“(…) perfectionist standards do not allow for failure. They do not even allow for life, and certainly not death.” ~ Marion Woodman
I’ve driven people crazy quite often in this life.
I’ve literally made people cry in a work environment a couple of times. Have you watched Whiplash? I could easily have been the dominating professor who hits the drummer in the face for not being in rhythm: Are you rushing or are you dragging?
I was always a perfectionist.
Once, in a university movie project (I studied cinema), I pushed the cable girl to the floor and practically stepped over her without even noticing because I was guiding the shot of the cameraman—who, you know, insisted on doing it wrong. It was later in the day that someone told me she’d been crying (and the cameraman was obviously pissed off, too).
I’ve since let go of all movie and video business in favor of yoga. Yoga saved me from being a controlling, perfectionist freak. It was right after my first yoga class that I thought: hey, maybe it’s possible to be happy. Yoga allowed me to let go of my mind and inhabit my body, and it was liberating. I jumped into a yoga teacher training as a woman with her head on fire would jump into a river! I was thirsty for knowing and experiencing more.
However, people will do anything, no matter how absurd, to avoid facing their own souls, as Jung puts it.
Well, I became a yoga teacher, a quite happy one. Soon, I became a yoga teacher trainer—who doesn’t trust a perfectionist? Suddenly and again I was diving into a self-destructive pool of habits.
It takes a massive amount of effort to be conscious, and to slip into our old selves might be a slow process but it’s a certain one if we let go of being self-vigilant. I practiced, studied and breathed yoga 24/7. Slowly, what was once a nurturing path became a scary desert. I drove myself mad when I actually wanted to give the students my heart, my background and well, everything else they could ever consider asking for.
One swami (an Indian religious teacher) in one of the yoga teacher training classes I took said: if you can, don’t teach yoga. I thought it was such a weird thing to say and it took me a couple of years to know what he meant.
It was this:
My self-practice slowly started to become empty. There was no heart in it. I had settled into routines and putting together amazing classes (to clarify concepts and bring out experiences—the irony in that!) had driven my own presence out of the mat and of my life. The workaholic mind slowly took over again. My practice, which was my daily spiritual ritual, had become a puppet show: the body was just lifeless, hanging there. I was completely out of the yoga-zone no matter how many candles I lit before I practiced.
One day, in the middle of a seated forward bend, I suddenly just stopped. Everything was feeling numb and at the same time, I felt desperate. How did I get here? I thought. I kneeled and prayed. But even my prayer felt fake. The candles felt fake! I bowed my head to the floor, completely immersed in my own shock and started to cry. My past had caught up to my new yoga teacher life.

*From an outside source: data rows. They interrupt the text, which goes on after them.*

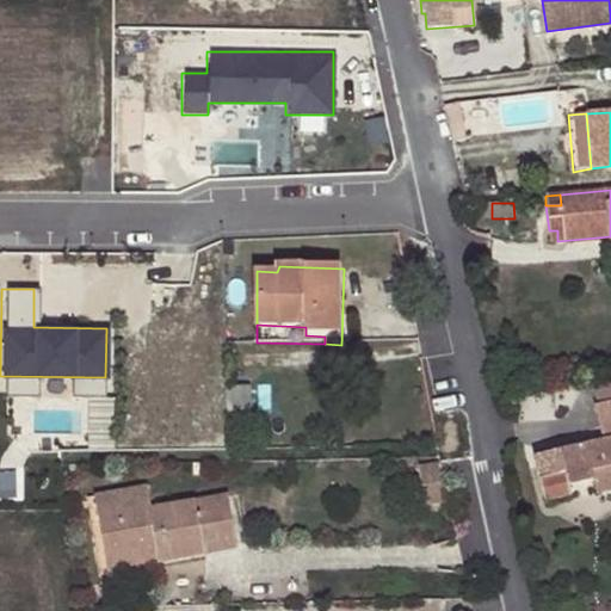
[(252,383),(233,384),(234,418),(253,418),(252,383)]
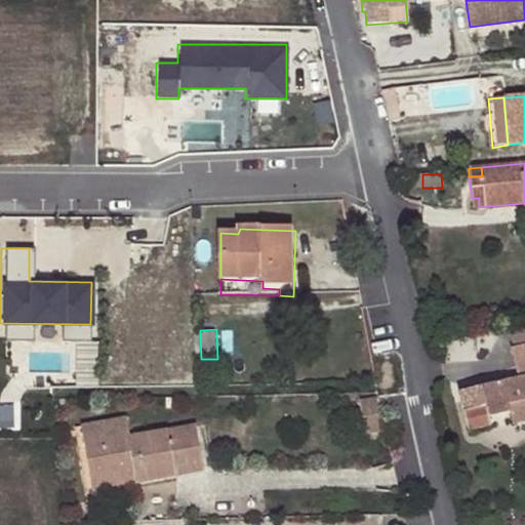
[(524,344),(510,348),(518,377),(481,386),(486,406),(462,411),(468,430),(491,425),(489,416),(511,411),(512,419),(524,415),(524,344)]
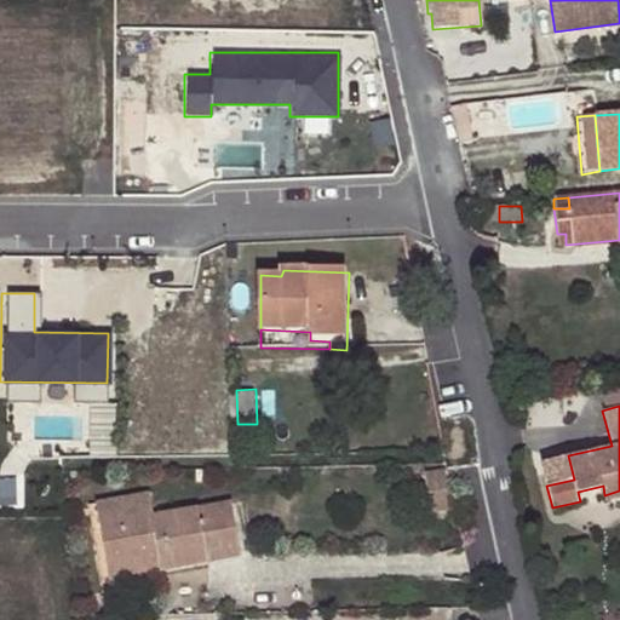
[(445,469),(425,472),(431,512),(451,509),(445,469)]
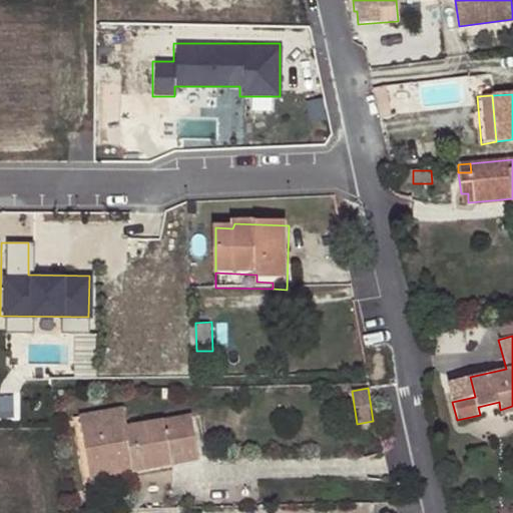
[(78,416),(88,467),(130,460),(132,471),(199,461),(191,415),(126,425),(123,408),(78,416)]
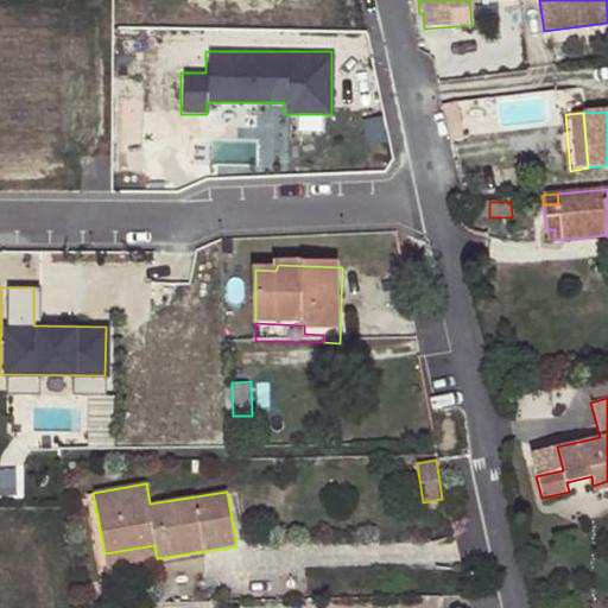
[(154,545),(105,553),(106,567),(157,558),(154,545)]
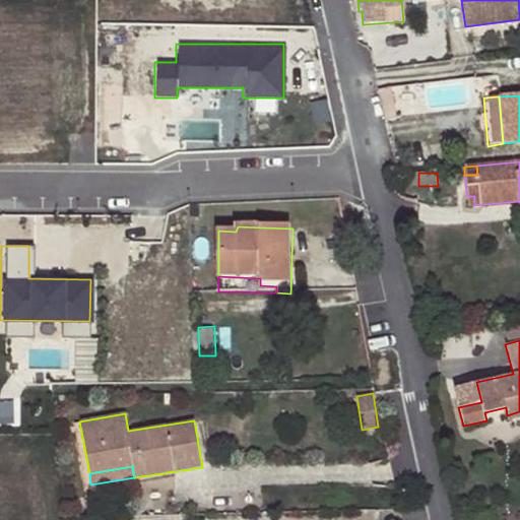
All buildings are outlined.
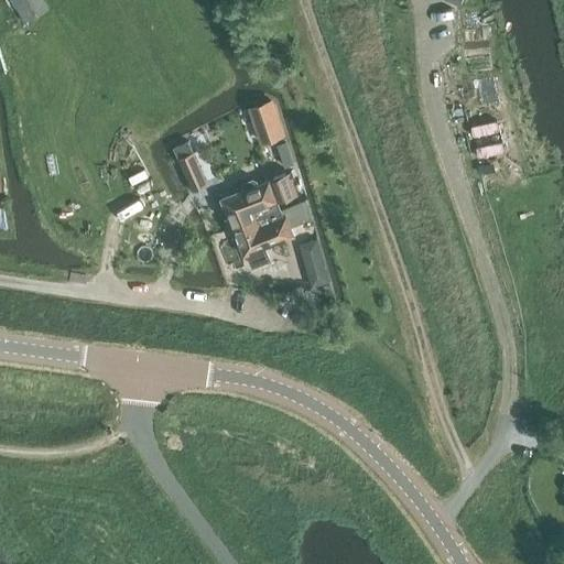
[(11,0),(24,21),(47,7),(43,0),(11,0)]
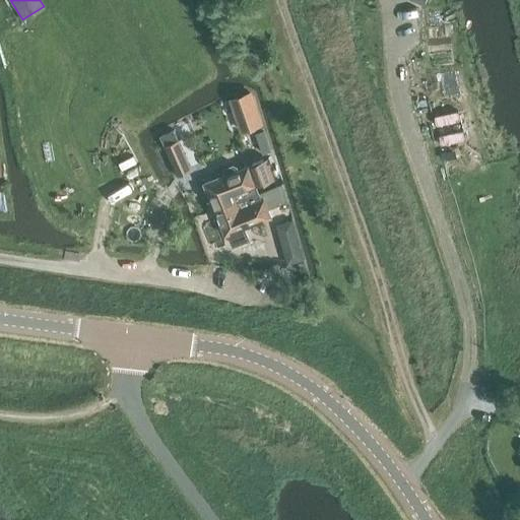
[(424,64),(412,64),(412,74),(425,74),(424,64)]
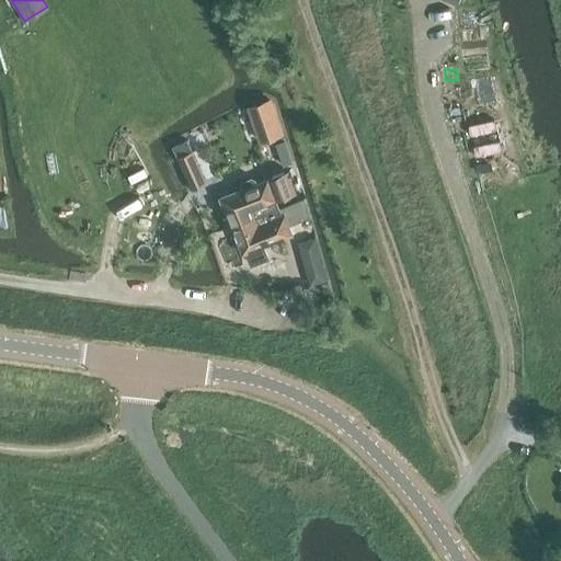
[(272,99),(248,107),(261,142),(284,134),(272,99)]
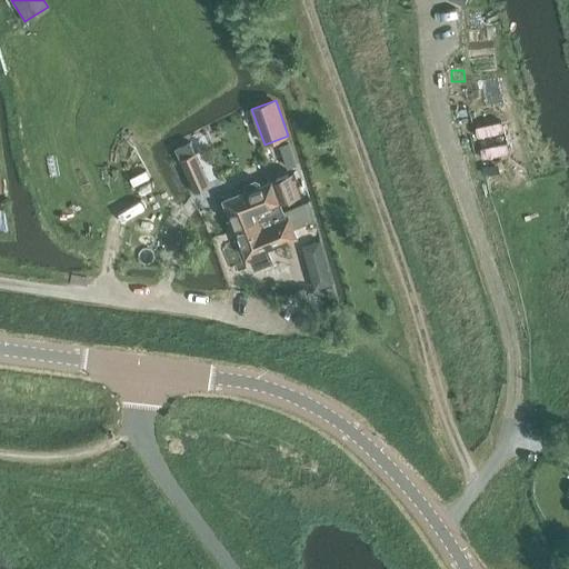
[(177,148),(181,158),(196,152),(190,141),(177,148)]
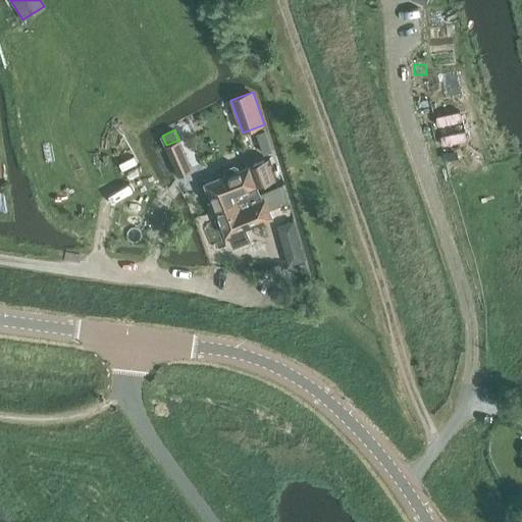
[(265,132),(258,134),(264,155),(272,152),(265,132)]
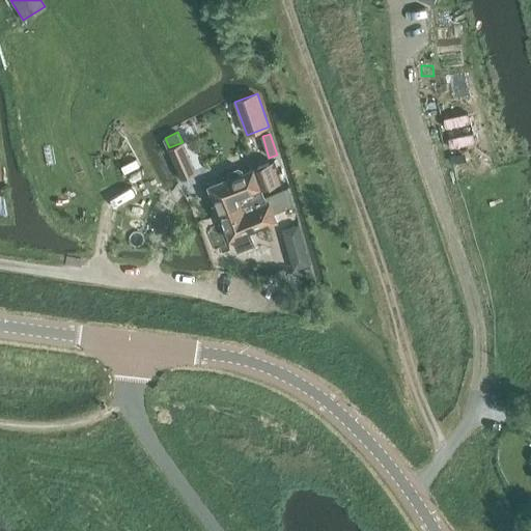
[(169,147),(183,178),(196,172),(183,142),(169,147)]
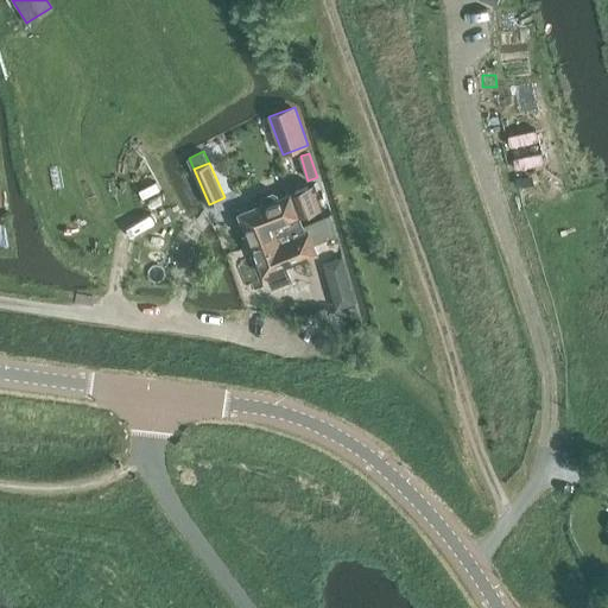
[(515,178),(512,179),(513,189),(518,188),(534,185),(533,176),(515,178)]
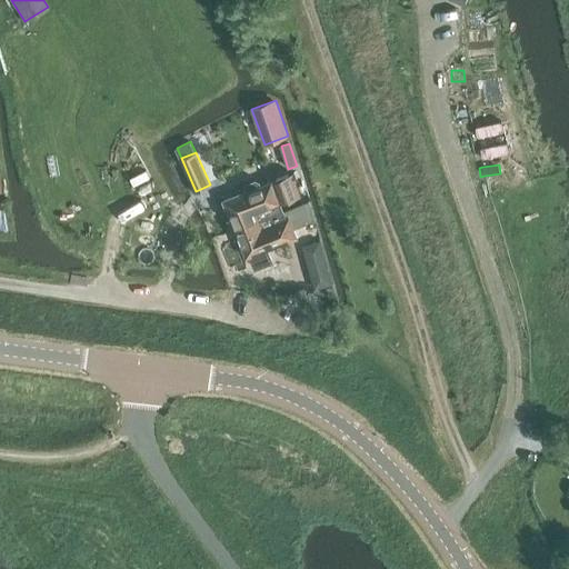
[(223,199),(236,228),(283,209),(279,201),(283,199),(285,200),(300,193),(292,173),(223,199)]
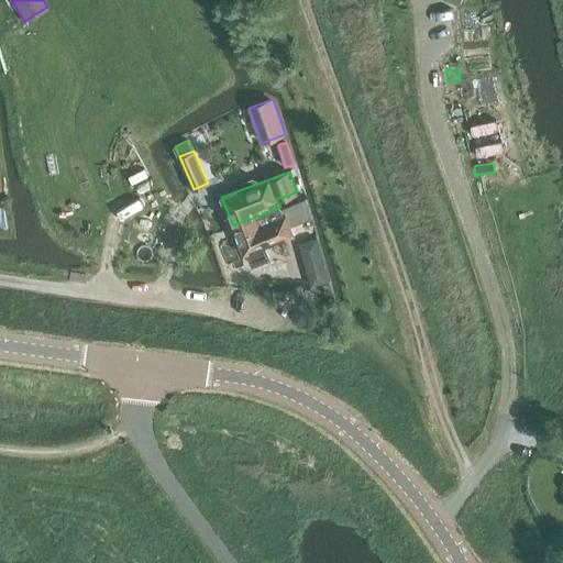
[(280,207),(233,225),(244,253),(247,252),(253,265),(269,257),(264,245),(295,233),(312,227),(304,202),(289,208),(290,211),(283,214),(280,207)]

I had let go of the most important lessons of yoga and I was face to face with my own darkness again. Wasn’t this the reason I came to yoga? Wasn’t yoga supposed to free me from my controlling and dominating mind?
It was those tears that saved me that morning. Something moved inside me that instant.
“Tears are a river that takes you somewhere…Tears lift your boat off the rocks, off dry ground, carrying it downriver to someplace better.” ~ Clarissa Pinkola Estés.
My heart had become naked again through my tears. Suddenly, I could flush out all the roles—practitioner, teacher, trainer—and be present in my body. I felt the pain and I felt the freedom to meet myself once again; after all, I had a chance. I had a chance only because I had spotted so clearly not only my previous conditioning, but also everything that I need not be again.
Thankfully, nothing is ever truly lost inside us, but as a garden needs constant care, so does our souls need proper looking after. Digging deep inside ourselves is tiring—but if we let go of being aware for a while, short or long, we will need to attend to all the weeds that grow back in. Better sooner than later.
Nowadays, I practice daily (and sometimes painfully) how to separate what is truly useful and nurturing to my heart from what is not. I did let go of being a know-it-all. I also practice trusting others to do a great job and ketting go of the fear of not doing (and being) enough. Letting these fears go while teaching yoga and also teachers-to-be allowed me to remember that giving is receiving once we act from our hearts.
My self-practice did come back to being my salvation and though sometimes the controlling freak-outs try to sneak up on me, I hardly let it get a real grip of my practice, my teaching and hopefully, my life.